> **OBJETIVO DA TAREFA**:
Prossiga com a análise do filme Pulp Fiction a partir do ponto em que o texto termina.

> **TEXTO DO EXERCÍCIO**:
========================================================================
- Matheus P. Oliveira
Análise: Pulp Fiction

Direção e Roteiro: Quentin Tarantino
Elenco: Samuel L. Jackson, John Travolta, Uma Thurman, Bruce Willis, Tim Roth, Harvey Keitel, Ving Rhames, Christopher Walken, Amanda Plummer, Eric Stoltz, Rosanna Arquette e Maria de Medeiros
Ano: 1994
Nota (⭐⭐⭐⭐⭐)
O Cinema nos anos 90 foi marcado por várias inovações, uma delas foi a linguagem, que passou a ser mais bruta e verborrágica. A maioria dos cineastas aprenderam o seu ofício apenas assistindo aos filmes. O cotidiano, assim falando, passou a fazer parte das narrativas, e as conversas triviais também, transformando mafiosos em senhoras de tricô. Influenciado por Godard, Quentin Tarantino revolucionou, de forma definitiva, a linguagem cinematográfica nos anos 90, assim que mostrou ao mundo Pulp Fiction, sua obra-prima.
O filme conecta a vida de quatro pessoas: Vincent Vega (John Travolta) e Jules Winnfield (Samuel L. Jackson), dois gângsters; Mia Wallace (Uma Thurman), a mulher do chefão da máfia; Butch Coolidge (Bruce Willis), um pugilista encrencado.
Para muitas pessoas (inclusive para mim), a surpresa maior ao assistir Pulp Fiction são os recursos do tempo não-linear - que nos faz perder a noção de ordem dos fatos - e da imprevisibilidade constante - sempre nos surpreendendo com os incidentes posteriores. A cada vez que ele é assistido, notamos detalhes que antes passaram-se desapercebidos. É como se o filme fosse escrito para ser descoberto em camadas, isto é, pouco a pouco. Assim é que classificamos um roteiro bem escrito.
========================================================================
> **DADOS APRESENTADOS**:
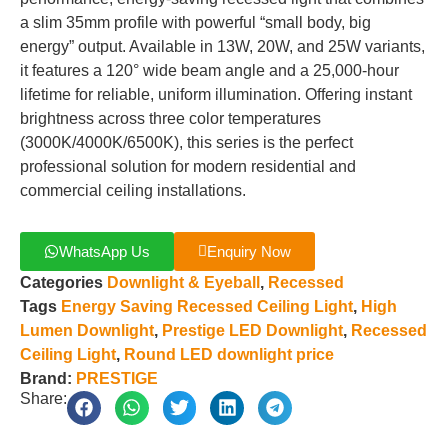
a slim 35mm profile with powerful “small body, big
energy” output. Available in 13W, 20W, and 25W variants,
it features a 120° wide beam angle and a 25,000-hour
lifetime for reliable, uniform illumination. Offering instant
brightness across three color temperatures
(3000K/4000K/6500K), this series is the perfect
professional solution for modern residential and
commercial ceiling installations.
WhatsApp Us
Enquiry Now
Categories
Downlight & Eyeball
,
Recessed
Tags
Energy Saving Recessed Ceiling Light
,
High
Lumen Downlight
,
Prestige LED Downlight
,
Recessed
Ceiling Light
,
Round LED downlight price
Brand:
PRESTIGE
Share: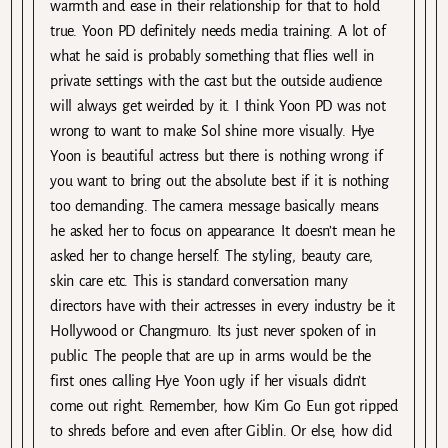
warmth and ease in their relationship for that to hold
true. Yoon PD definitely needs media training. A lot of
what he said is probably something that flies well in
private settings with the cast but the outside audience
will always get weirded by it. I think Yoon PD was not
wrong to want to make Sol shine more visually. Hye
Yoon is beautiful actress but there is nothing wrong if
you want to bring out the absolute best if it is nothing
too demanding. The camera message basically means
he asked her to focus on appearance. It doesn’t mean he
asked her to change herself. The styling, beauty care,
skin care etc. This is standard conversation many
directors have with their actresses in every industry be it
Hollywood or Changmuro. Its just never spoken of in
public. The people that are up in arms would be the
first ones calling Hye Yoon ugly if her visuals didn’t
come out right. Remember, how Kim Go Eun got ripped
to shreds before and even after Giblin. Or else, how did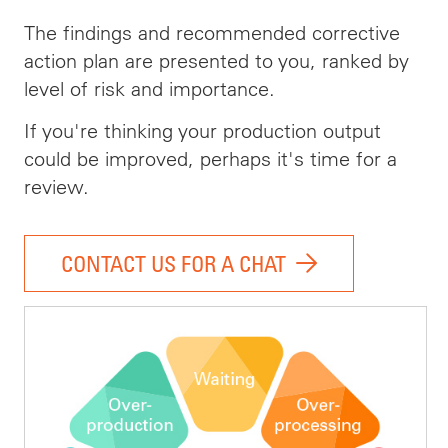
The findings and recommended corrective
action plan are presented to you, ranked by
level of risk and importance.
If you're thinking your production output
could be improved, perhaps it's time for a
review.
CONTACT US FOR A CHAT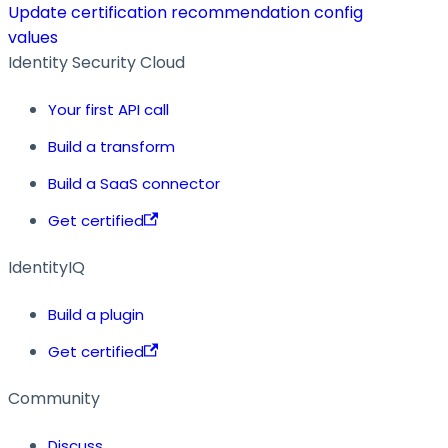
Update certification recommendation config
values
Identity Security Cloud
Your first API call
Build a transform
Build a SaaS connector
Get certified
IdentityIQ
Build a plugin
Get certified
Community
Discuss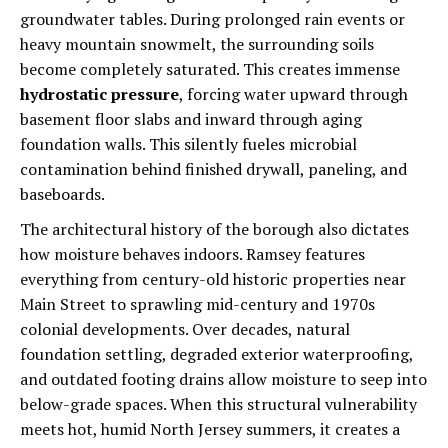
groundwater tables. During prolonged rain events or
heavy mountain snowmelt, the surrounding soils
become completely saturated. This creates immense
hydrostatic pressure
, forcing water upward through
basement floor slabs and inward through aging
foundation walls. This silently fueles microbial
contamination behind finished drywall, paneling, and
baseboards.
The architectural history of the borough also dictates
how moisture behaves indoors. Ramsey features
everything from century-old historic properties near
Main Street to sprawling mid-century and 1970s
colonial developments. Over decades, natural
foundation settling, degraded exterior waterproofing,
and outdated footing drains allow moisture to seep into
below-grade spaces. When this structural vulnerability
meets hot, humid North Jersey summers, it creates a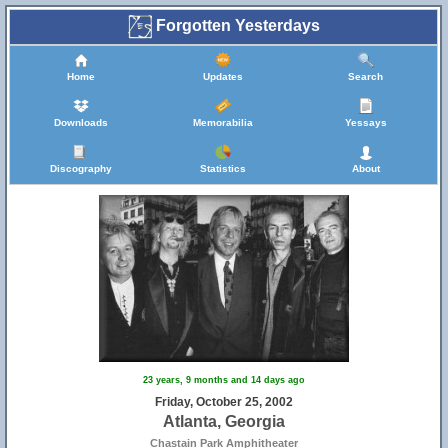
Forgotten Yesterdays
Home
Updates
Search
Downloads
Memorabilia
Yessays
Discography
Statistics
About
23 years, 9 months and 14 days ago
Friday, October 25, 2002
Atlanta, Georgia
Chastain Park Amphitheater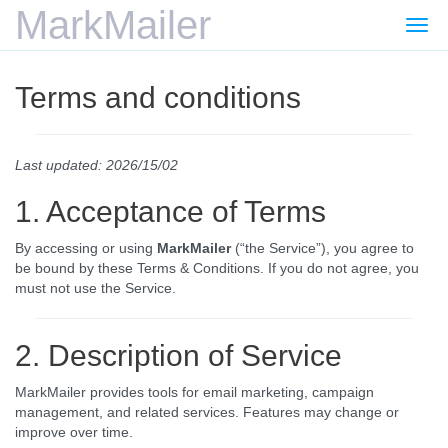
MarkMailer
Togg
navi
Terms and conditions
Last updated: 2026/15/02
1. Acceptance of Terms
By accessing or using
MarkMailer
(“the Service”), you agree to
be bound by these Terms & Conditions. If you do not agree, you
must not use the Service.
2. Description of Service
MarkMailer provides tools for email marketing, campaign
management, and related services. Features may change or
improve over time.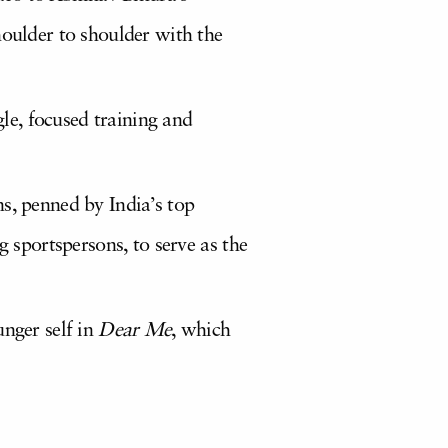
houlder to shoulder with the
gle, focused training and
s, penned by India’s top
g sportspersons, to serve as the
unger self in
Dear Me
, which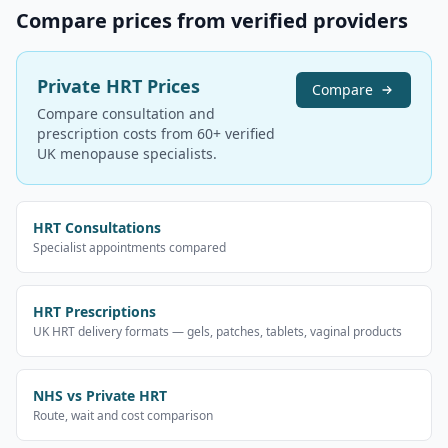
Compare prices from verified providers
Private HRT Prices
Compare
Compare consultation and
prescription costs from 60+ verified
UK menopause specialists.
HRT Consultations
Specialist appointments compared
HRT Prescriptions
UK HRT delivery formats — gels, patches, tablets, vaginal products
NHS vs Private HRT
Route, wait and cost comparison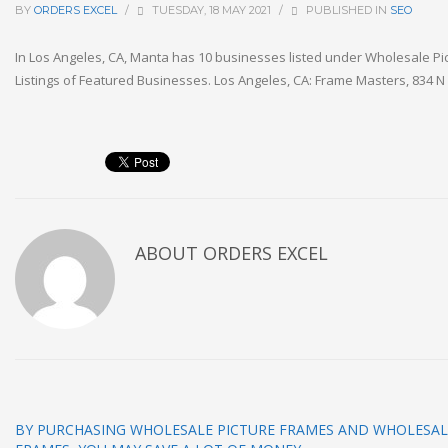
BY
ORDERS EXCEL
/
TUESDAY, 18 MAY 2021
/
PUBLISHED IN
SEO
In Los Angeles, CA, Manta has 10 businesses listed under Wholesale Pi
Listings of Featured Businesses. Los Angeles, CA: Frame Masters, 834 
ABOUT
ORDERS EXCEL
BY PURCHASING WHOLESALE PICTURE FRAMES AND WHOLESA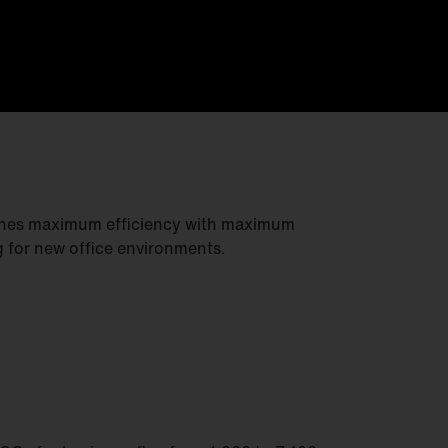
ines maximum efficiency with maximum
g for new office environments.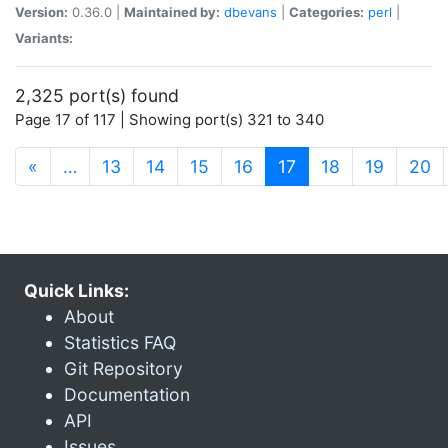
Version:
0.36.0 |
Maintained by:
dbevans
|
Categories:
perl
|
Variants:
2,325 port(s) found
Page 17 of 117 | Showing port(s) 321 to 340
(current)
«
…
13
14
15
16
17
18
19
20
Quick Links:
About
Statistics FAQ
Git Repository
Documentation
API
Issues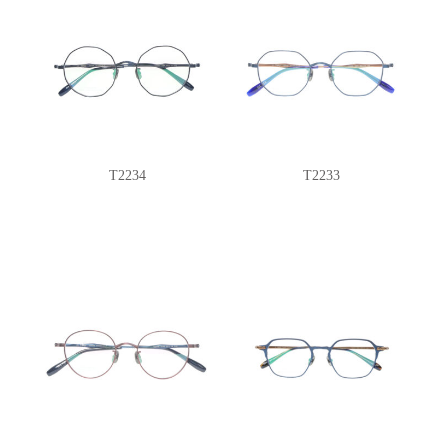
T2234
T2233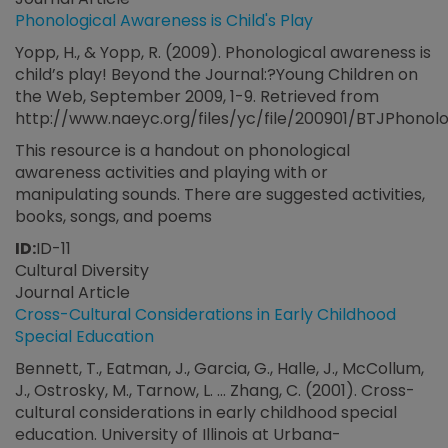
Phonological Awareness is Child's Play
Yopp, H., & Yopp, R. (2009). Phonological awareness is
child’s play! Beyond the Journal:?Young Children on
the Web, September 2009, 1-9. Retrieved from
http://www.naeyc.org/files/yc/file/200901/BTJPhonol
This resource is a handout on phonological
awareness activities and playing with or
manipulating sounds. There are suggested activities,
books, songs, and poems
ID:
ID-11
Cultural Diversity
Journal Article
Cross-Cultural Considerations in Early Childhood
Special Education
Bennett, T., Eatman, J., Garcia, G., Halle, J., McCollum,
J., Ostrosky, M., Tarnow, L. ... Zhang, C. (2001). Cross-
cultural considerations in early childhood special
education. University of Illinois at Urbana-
========================================================================
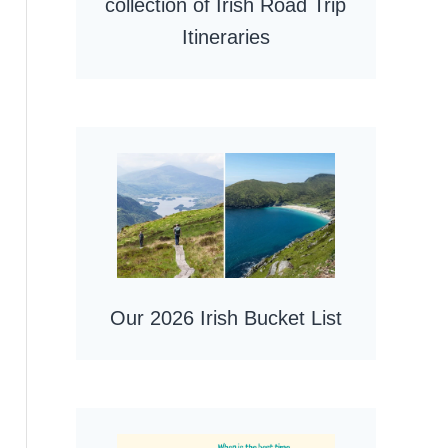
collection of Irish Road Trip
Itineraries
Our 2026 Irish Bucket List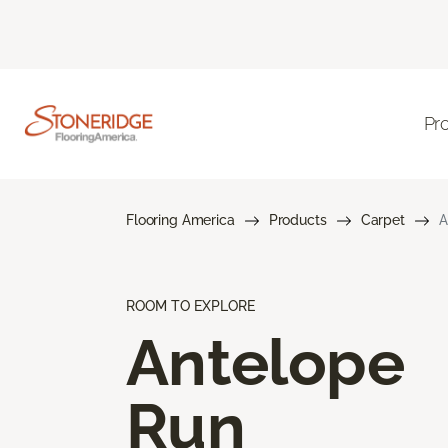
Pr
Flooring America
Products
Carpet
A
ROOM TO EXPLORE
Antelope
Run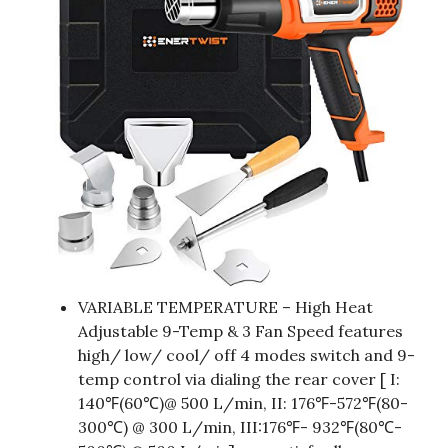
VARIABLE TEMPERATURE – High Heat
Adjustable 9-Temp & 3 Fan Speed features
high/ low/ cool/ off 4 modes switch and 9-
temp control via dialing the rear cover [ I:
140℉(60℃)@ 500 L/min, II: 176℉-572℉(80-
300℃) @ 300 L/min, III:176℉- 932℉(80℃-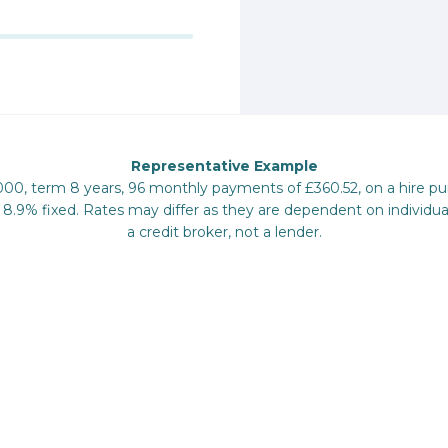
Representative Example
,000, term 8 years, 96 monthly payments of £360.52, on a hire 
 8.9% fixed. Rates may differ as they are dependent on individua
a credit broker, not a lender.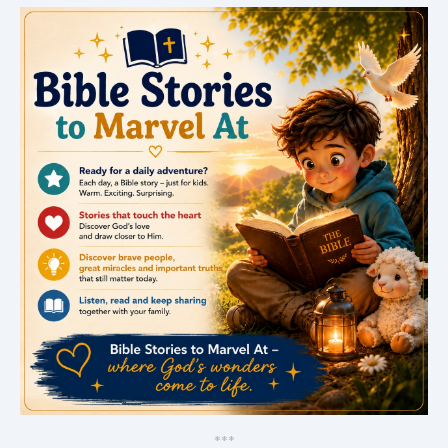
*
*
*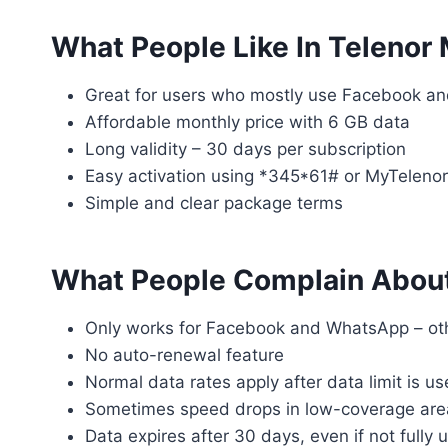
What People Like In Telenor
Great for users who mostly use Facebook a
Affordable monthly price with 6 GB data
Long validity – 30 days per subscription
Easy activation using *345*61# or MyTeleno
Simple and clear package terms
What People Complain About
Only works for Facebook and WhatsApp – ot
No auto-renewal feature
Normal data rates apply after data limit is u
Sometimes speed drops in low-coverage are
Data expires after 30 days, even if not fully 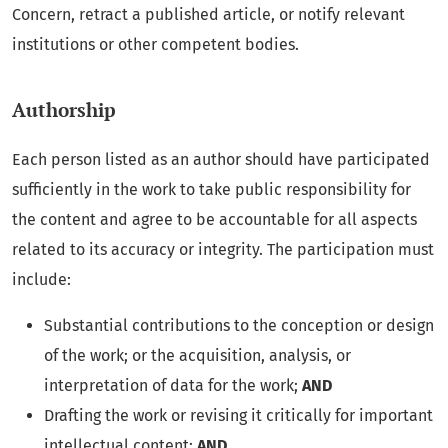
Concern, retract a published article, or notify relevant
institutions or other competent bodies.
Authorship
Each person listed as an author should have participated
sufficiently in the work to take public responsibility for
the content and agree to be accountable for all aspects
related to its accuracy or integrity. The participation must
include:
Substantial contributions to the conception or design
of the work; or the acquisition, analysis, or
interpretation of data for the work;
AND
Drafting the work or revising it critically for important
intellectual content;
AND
========================================================================
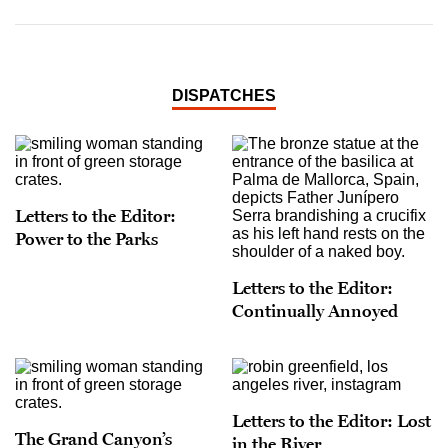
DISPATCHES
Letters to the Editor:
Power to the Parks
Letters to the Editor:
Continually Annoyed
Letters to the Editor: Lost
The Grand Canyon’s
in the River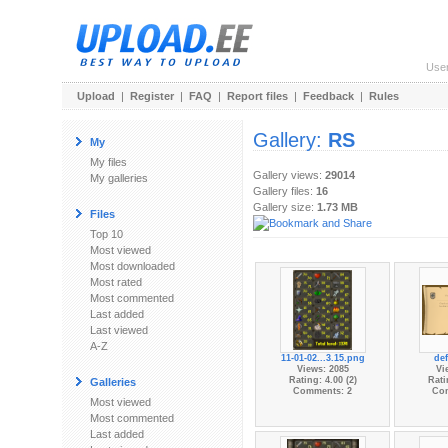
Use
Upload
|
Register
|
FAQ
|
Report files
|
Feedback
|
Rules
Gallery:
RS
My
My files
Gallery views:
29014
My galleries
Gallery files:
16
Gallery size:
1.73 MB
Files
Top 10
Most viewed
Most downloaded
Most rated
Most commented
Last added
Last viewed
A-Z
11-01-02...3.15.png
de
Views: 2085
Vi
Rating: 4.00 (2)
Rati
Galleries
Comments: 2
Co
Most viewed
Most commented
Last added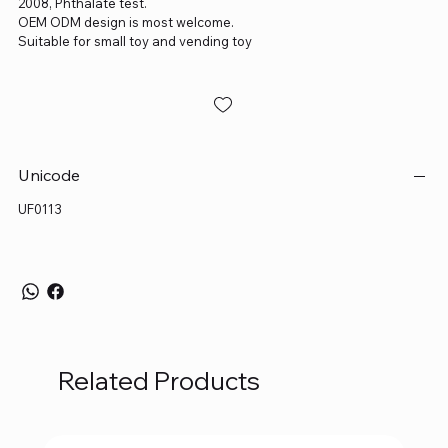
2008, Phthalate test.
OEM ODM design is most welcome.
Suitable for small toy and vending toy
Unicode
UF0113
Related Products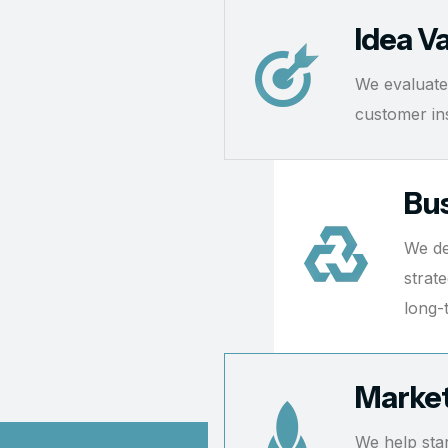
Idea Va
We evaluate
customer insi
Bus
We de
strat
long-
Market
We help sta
========================================================================
> **RESPOSTA AO EXERCÍCIO**:
De primeira vista, os personagens aparentam ser rasos por suas conversas corriqueiras (um exemplo é a cena do Big Mac), parecendo sempre jogar conversa fora para matar o tempo. Seria um problema, se isso não fosse trabalhado pelas mãos certas. Vemos pessoas conversando sobre assuntos comuns, do dia-a-dia, mas vendo a fundo, nas brechas dos diálogos, descobrimos os seus gostos, defeitos e qualidades - no caso de Jules Winnfield, ele não gosta de maionese no hambúrguer.
OS GÂNGSTERS
Mas onde já se viu dois gângsters falarem sobre Big Mac, série de Tv e massagem no pé? Isso existe. Todo tipo de gente conversa sobre coisas banais. Um gângster não fala apenas sobre coisas de gângster, ele fala sobre o que assistiu na televisão enquanto comia um rosbife. Isso não torna os personagens rasos, pois muitas de nossas conversas são assim, nem por isso somos rasos.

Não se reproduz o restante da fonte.